:: EXERCISE INSTRUCTIONS ::
Search the records for the string "elbow". Copy each line where it occurs.

[Recorded data]
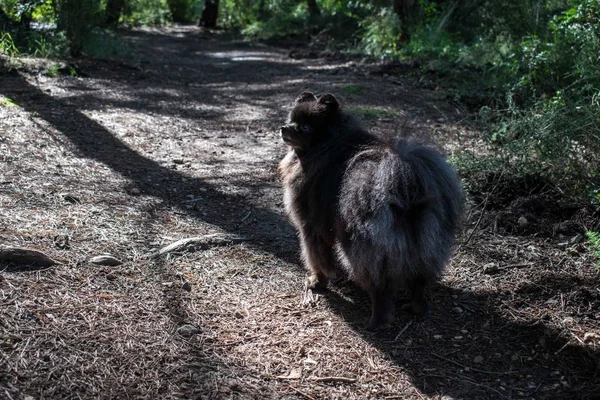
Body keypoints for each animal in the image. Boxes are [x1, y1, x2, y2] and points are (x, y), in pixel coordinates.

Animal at [278, 92, 462, 330]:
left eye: (305, 127)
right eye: (292, 119)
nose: (284, 127)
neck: (326, 146)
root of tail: (407, 186)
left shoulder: (311, 226)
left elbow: (317, 258)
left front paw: (317, 282)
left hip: (364, 247)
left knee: (379, 287)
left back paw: (377, 322)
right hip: (426, 242)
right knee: (419, 281)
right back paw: (417, 308)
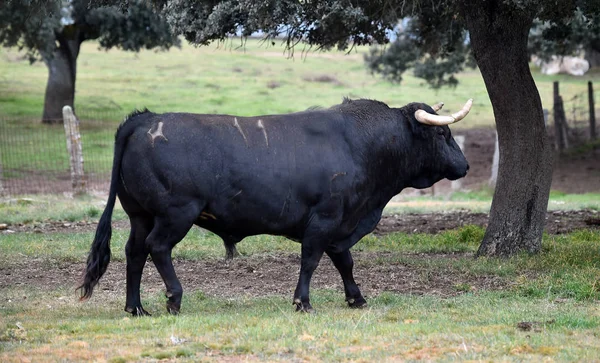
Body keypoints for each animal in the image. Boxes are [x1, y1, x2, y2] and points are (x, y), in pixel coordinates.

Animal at [78, 99, 468, 316]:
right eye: (442, 134)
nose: (464, 166)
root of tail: (144, 118)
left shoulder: (341, 224)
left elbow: (344, 261)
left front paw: (356, 298)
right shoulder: (324, 219)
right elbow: (311, 260)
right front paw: (303, 302)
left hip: (140, 215)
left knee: (134, 252)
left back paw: (136, 307)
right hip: (176, 213)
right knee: (157, 248)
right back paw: (173, 298)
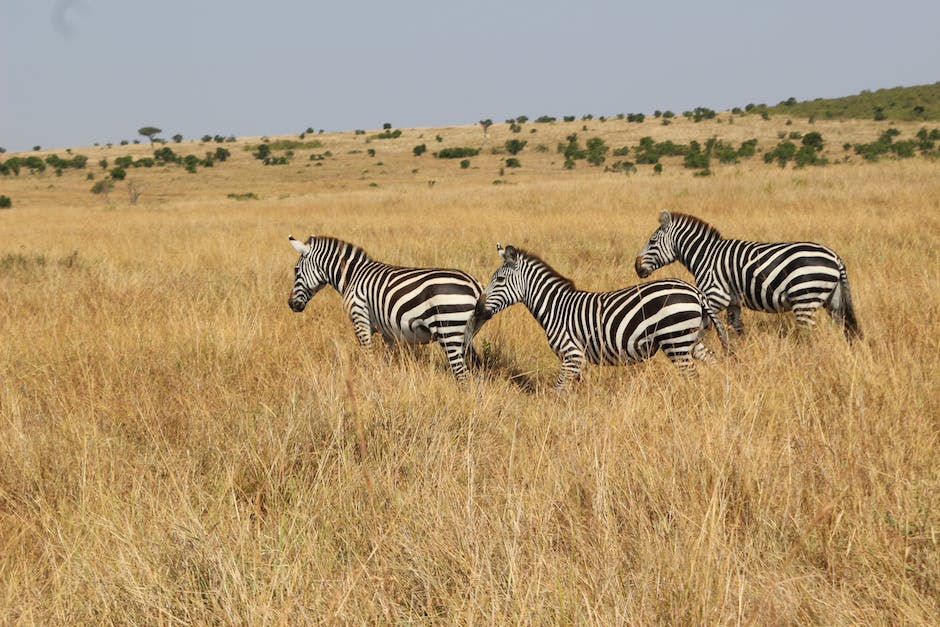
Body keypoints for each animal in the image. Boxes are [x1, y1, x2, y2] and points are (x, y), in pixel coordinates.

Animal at [288, 236, 488, 380]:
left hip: (449, 331)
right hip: (465, 334)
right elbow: (388, 360)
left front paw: (370, 380)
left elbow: (367, 355)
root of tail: (474, 285)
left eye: (296, 270)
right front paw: (385, 380)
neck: (352, 276)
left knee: (462, 374)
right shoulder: (388, 331)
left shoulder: (360, 318)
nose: (291, 304)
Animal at [474, 243, 732, 390]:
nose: (478, 309)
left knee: (692, 374)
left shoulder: (572, 355)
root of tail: (695, 291)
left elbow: (559, 390)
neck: (555, 307)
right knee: (713, 363)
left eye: (499, 280)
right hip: (691, 339)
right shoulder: (580, 361)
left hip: (675, 339)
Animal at [636, 211, 864, 340]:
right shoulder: (733, 302)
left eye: (653, 241)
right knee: (847, 328)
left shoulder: (715, 296)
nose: (636, 267)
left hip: (805, 299)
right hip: (833, 299)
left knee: (809, 334)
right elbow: (736, 329)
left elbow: (705, 326)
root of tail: (834, 256)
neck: (706, 255)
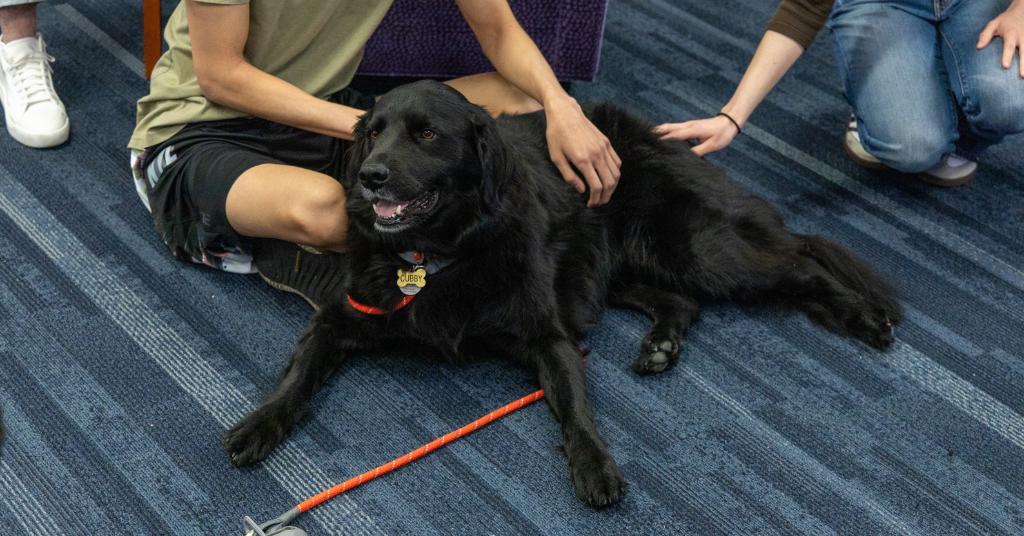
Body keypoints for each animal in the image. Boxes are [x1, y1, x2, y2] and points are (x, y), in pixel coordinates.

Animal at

:: EXERCISE OUTPUT ::
left elbow: (317, 258)
left elbow: (344, 261)
right elbow: (311, 260)
right elbow: (388, 360)
left elbow: (367, 355)
left elbow: (559, 390)
right elbow: (736, 329)
left elbow: (705, 326)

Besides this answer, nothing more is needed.